--- Source text ---
BEGIN
The problem with the current implementation is that `zephyr,memory-attr`
is an enum type, this is making very difficult to use that to actually
describe the memory capabilities. The solution proposed in this PR is to
use the `zephyr,memory-attr` property as an OR-ed bitmask of memory
attributes.

With the change proposed in this PR it is possible in the DeviceTree to
mark the memory regions with a bitmask of attributes by using the
`zephyr,memory-attr` property. This property and the related memory
region can then be retrieved at run-time by leveraging a provided helper
library or the usual DT helpers.

The set of general attributes that can be specified in the property are
defined and explained in
`include/zephyr/dt-bindings/memory-attr/memory-attr.h` (the list can be
extended when needed).
END
--- Assignment ---
In the source text, list in order every term set in code formatting (backticks), repeats included. You won't need the entries for this.

--- Saved data entries ---
BEGIN
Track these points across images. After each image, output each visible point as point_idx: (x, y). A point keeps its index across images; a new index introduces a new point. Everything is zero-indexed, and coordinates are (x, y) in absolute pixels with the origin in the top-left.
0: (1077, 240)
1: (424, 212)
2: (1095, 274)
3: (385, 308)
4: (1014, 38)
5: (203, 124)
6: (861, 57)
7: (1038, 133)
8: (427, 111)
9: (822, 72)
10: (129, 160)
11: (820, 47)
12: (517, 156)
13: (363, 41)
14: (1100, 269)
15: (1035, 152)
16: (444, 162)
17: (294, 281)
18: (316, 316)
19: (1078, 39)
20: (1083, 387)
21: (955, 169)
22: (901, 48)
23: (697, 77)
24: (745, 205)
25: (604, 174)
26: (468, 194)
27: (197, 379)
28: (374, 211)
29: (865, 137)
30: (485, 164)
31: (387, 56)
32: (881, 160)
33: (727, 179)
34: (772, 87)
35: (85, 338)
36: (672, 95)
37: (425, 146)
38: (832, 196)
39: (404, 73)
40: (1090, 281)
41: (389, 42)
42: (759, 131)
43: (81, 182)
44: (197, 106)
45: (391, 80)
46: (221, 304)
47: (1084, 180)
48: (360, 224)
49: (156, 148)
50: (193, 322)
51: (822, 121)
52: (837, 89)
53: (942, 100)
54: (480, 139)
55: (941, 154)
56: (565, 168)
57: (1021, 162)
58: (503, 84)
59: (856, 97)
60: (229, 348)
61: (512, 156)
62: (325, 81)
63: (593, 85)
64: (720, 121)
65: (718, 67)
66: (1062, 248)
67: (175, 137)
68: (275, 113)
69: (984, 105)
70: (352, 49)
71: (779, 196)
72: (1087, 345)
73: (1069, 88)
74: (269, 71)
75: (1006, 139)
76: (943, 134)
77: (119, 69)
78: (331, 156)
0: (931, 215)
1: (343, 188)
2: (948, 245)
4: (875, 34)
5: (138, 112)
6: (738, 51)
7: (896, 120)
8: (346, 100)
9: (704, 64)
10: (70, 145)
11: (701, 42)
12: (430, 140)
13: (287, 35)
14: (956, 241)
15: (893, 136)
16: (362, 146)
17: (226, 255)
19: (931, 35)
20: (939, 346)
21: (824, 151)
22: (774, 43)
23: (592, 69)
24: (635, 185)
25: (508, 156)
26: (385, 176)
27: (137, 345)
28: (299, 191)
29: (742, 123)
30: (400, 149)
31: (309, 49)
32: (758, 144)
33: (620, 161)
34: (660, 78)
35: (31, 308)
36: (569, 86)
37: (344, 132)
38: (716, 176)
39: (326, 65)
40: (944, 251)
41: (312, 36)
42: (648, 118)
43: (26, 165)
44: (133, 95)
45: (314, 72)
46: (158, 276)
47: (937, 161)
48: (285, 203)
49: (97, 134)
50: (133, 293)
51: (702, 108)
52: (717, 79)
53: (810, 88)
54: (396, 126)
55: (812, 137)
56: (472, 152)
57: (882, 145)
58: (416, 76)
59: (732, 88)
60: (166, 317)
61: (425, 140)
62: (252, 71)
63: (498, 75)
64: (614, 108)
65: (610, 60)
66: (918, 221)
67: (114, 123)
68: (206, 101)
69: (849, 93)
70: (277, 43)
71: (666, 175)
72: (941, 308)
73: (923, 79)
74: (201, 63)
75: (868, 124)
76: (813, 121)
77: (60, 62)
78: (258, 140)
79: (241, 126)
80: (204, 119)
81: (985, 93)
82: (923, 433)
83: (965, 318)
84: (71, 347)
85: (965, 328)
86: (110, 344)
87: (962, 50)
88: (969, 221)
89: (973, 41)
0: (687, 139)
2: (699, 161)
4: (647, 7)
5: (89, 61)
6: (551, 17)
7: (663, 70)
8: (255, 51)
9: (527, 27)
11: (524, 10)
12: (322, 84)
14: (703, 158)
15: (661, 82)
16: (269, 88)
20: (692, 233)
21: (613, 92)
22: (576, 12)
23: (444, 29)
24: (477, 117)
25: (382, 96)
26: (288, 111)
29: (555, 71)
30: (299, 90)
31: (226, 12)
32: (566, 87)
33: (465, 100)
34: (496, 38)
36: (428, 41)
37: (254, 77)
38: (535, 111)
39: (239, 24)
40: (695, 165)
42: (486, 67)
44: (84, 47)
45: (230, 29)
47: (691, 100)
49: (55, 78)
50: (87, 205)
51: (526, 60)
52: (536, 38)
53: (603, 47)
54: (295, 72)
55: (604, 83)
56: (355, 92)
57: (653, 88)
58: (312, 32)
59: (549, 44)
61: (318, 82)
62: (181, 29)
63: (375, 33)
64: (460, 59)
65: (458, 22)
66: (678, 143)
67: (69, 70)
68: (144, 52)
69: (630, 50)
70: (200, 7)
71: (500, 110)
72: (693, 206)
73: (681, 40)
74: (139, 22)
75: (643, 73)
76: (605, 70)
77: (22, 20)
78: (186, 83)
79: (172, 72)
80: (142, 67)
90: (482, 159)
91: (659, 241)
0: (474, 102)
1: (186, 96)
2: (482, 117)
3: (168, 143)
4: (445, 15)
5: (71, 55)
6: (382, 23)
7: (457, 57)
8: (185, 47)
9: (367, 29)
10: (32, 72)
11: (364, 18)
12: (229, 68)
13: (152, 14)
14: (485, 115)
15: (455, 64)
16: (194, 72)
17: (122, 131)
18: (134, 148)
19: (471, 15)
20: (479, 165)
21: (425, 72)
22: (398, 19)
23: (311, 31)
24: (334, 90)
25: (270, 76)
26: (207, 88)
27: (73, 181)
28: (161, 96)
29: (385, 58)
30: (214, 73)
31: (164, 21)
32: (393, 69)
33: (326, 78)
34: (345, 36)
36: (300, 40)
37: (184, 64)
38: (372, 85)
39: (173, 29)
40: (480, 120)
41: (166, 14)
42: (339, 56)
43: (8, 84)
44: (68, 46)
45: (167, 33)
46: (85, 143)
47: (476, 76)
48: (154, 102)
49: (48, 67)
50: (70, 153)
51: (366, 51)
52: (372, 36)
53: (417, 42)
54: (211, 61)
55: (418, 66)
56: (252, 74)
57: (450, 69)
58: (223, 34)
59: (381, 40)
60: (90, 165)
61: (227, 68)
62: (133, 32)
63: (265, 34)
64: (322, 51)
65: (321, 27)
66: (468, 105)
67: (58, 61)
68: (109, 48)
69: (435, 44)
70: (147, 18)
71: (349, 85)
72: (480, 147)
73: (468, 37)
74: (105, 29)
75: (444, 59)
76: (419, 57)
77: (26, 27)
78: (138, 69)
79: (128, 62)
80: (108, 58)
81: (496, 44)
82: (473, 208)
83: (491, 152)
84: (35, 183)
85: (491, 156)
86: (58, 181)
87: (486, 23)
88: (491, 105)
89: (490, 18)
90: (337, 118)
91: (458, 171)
END
--- Finished task ---
1. `zephyr,memory-attr`
2. `zephyr,memory-attr`
3. `zephyr,memory-attr`
4. `include/zephyr/dt-bindings/memory-attr/memory-attr.h`